[Point correspondence tracking records]
◆ ◆ ◆ ◆

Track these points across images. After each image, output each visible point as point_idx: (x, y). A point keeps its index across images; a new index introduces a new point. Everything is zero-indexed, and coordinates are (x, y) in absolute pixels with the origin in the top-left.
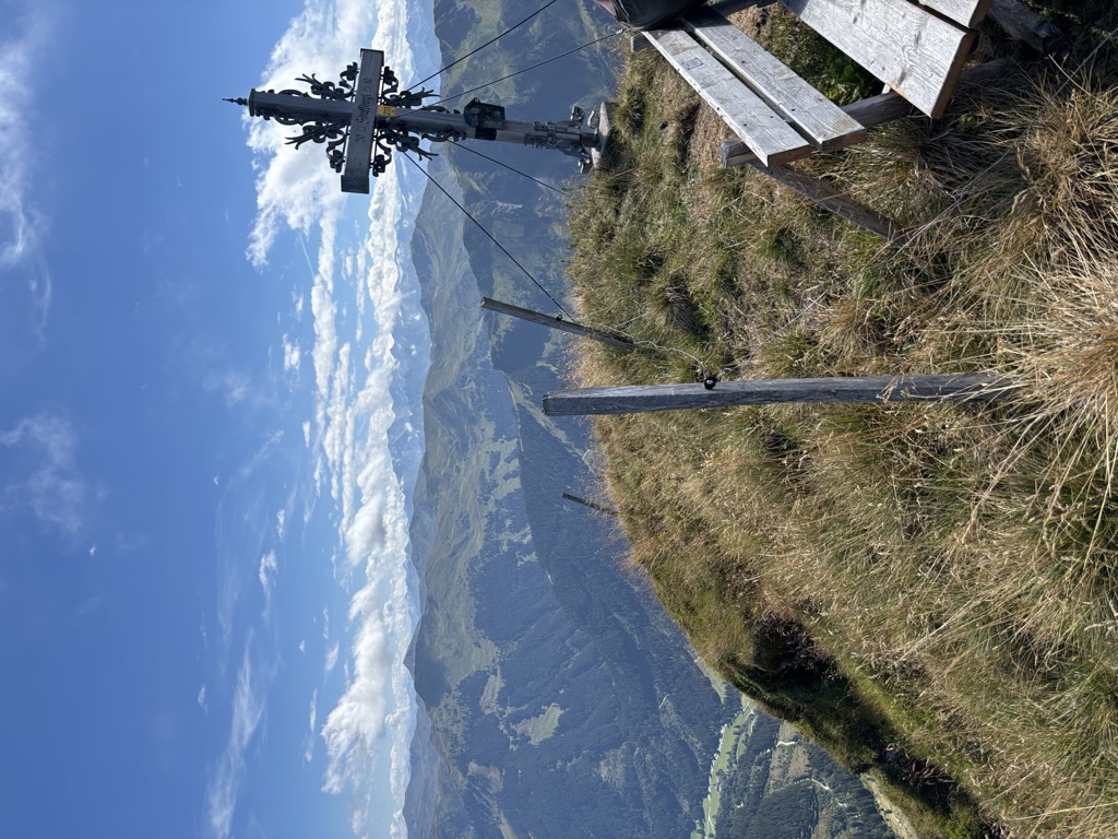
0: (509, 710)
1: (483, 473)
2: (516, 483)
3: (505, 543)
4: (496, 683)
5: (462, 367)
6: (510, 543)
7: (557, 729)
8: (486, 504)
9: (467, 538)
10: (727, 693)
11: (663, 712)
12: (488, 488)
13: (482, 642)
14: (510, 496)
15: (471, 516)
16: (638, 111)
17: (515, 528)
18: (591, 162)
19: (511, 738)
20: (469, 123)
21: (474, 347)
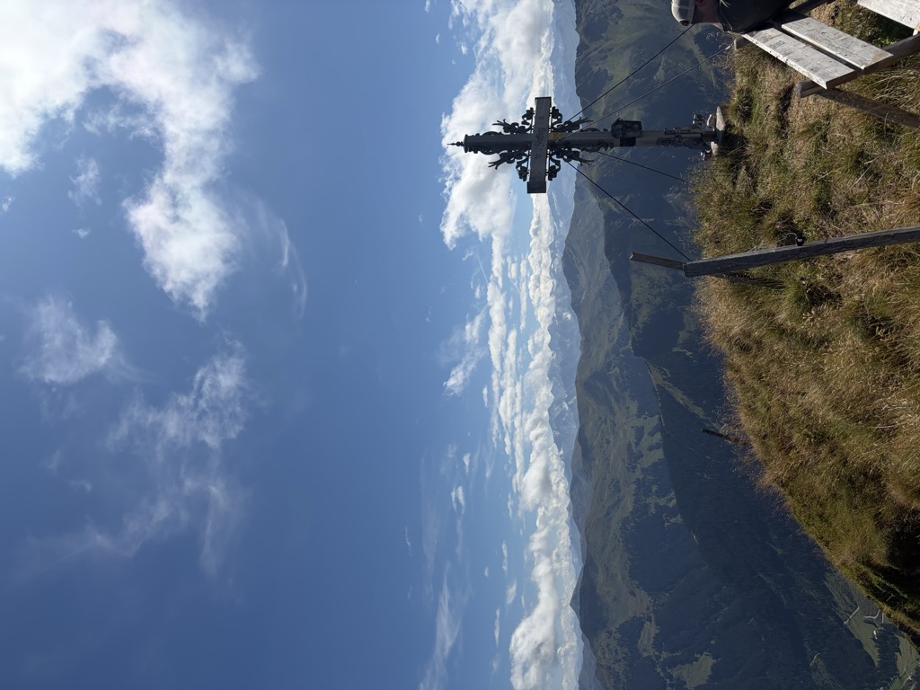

◆ ◆ ◆ ◆

BRIEF: Please convert every line of the records above into a Markdown table with two columns, Row and Line, numbering each row and leaving out blank lines and the picture lines.

EXPECTED OUTPUT:
| Row | Line |
|---|---|
| 1 | Track these points across images. After each image, output each visible point as point_idx: (x, y). A point keeps its index across images; a new index introduces a new point. Everything is zero-indexed, and coordinates are (x, y) in absolute pixels with the origin in the top-left. |
| 2 | 0: (509, 710) |
| 3 | 1: (483, 473) |
| 4 | 2: (516, 483) |
| 5 | 3: (505, 543) |
| 6 | 4: (496, 683) |
| 7 | 5: (462, 367) |
| 8 | 6: (510, 543) |
| 9 | 7: (557, 729) |
| 10 | 8: (486, 504) |
| 11 | 9: (467, 538) |
| 12 | 10: (727, 693) |
| 13 | 11: (663, 712) |
| 14 | 12: (488, 488) |
| 15 | 13: (482, 642) |
| 16 | 14: (510, 496) |
| 17 | 15: (471, 516) |
| 18 | 16: (638, 111) |
| 19 | 17: (515, 528) |
| 20 | 18: (591, 162) |
| 21 | 19: (511, 738) |
| 22 | 20: (469, 123) |
| 23 | 21: (474, 347) |